Lines to return, exactly: from the line with "middle pip: (1022, 846)" to the line with "pinky tip: (1049, 983)" in the entries below, both included.

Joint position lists
• • • • •
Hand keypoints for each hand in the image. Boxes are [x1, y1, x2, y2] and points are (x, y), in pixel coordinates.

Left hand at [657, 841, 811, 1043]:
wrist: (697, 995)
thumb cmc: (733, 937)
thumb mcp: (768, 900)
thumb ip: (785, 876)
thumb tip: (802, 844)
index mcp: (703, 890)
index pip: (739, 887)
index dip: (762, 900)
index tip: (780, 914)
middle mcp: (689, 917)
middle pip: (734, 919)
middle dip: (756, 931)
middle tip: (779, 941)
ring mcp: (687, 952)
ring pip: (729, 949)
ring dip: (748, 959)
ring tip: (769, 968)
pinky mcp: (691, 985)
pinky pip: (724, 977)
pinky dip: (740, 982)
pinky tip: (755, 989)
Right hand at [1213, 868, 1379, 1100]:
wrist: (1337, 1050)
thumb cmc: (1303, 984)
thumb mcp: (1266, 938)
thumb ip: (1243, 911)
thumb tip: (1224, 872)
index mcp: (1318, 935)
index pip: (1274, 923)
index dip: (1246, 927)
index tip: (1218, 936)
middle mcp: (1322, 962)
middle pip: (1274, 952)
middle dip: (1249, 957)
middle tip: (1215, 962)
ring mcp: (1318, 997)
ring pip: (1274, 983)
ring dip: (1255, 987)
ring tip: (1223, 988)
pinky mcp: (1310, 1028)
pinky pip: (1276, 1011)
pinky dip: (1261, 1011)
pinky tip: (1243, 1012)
• • • • •
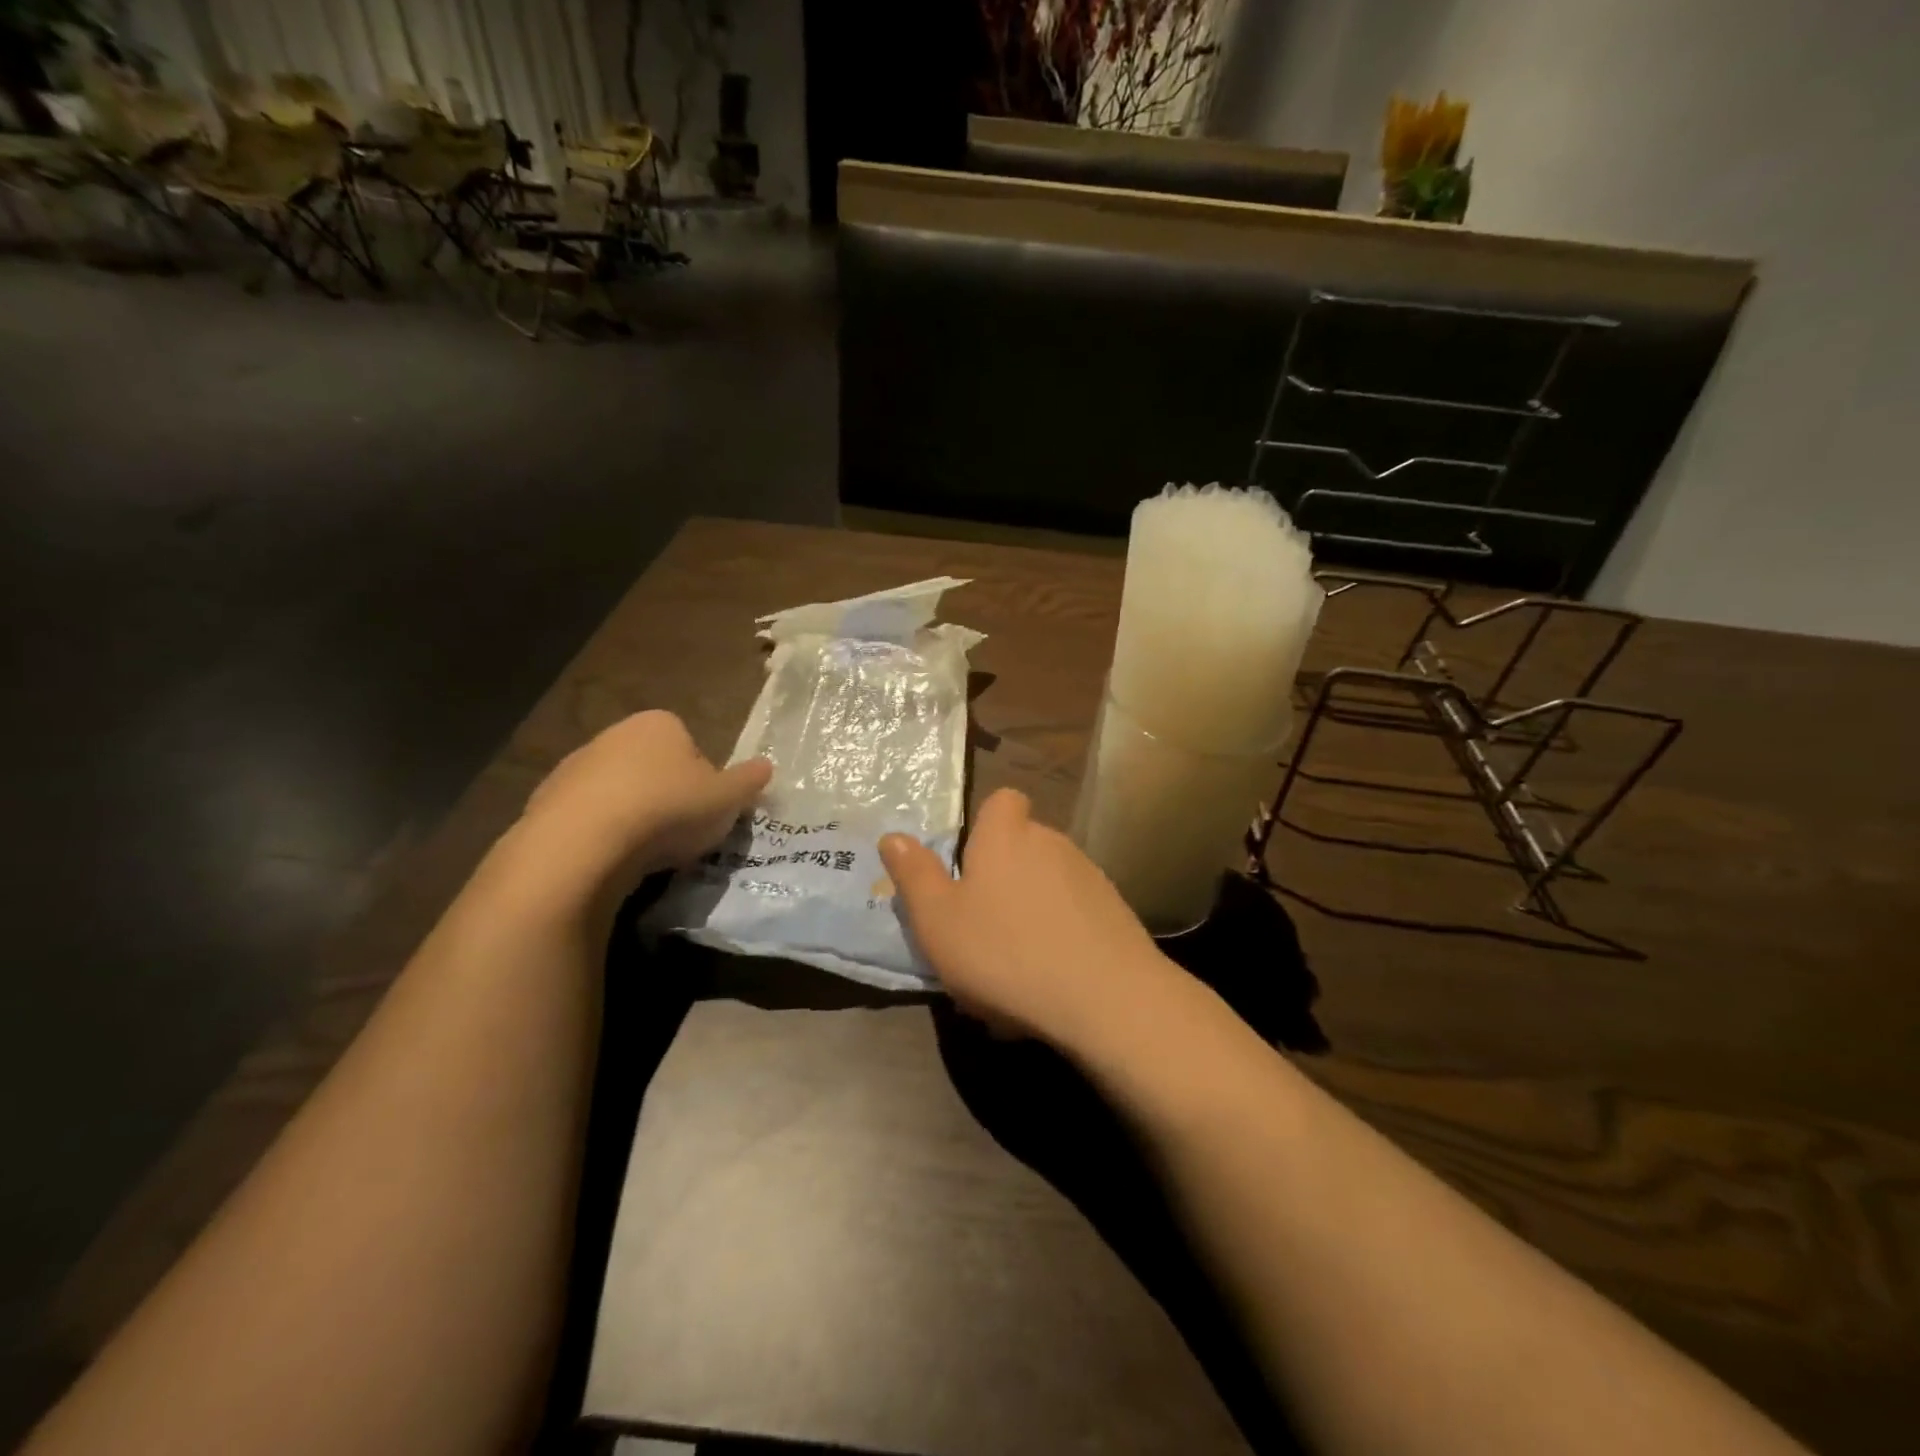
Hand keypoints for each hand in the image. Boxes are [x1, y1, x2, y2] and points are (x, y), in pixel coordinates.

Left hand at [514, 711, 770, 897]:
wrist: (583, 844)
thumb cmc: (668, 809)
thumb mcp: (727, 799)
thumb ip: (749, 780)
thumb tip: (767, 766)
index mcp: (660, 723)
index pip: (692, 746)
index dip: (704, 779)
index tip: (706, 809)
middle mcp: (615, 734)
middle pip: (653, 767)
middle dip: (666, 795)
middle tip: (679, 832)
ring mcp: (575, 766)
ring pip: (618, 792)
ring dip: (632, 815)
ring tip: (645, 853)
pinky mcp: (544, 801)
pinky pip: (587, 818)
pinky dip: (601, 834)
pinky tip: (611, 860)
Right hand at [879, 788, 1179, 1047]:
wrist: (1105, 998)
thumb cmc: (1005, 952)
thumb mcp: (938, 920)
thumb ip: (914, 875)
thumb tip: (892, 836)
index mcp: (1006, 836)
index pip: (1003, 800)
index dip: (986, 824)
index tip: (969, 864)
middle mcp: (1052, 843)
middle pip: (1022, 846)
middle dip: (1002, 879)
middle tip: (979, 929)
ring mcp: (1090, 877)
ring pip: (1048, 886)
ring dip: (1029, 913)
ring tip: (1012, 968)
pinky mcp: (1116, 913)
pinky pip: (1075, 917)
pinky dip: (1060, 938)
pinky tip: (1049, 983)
• • • • •
▶ _OUTPUT FOR THIS TASK_
middle pip: (1022, 846)
middle dip: (1002, 879)
middle tip: (979, 929)
ring mcp: (1090, 877)
ring pip: (1048, 886)
ring dip: (1029, 913)
ring tip: (1012, 968)
pinky mcp: (1116, 913)
pinky pip: (1075, 917)
pinky dip: (1060, 938)
pinky tip: (1049, 983)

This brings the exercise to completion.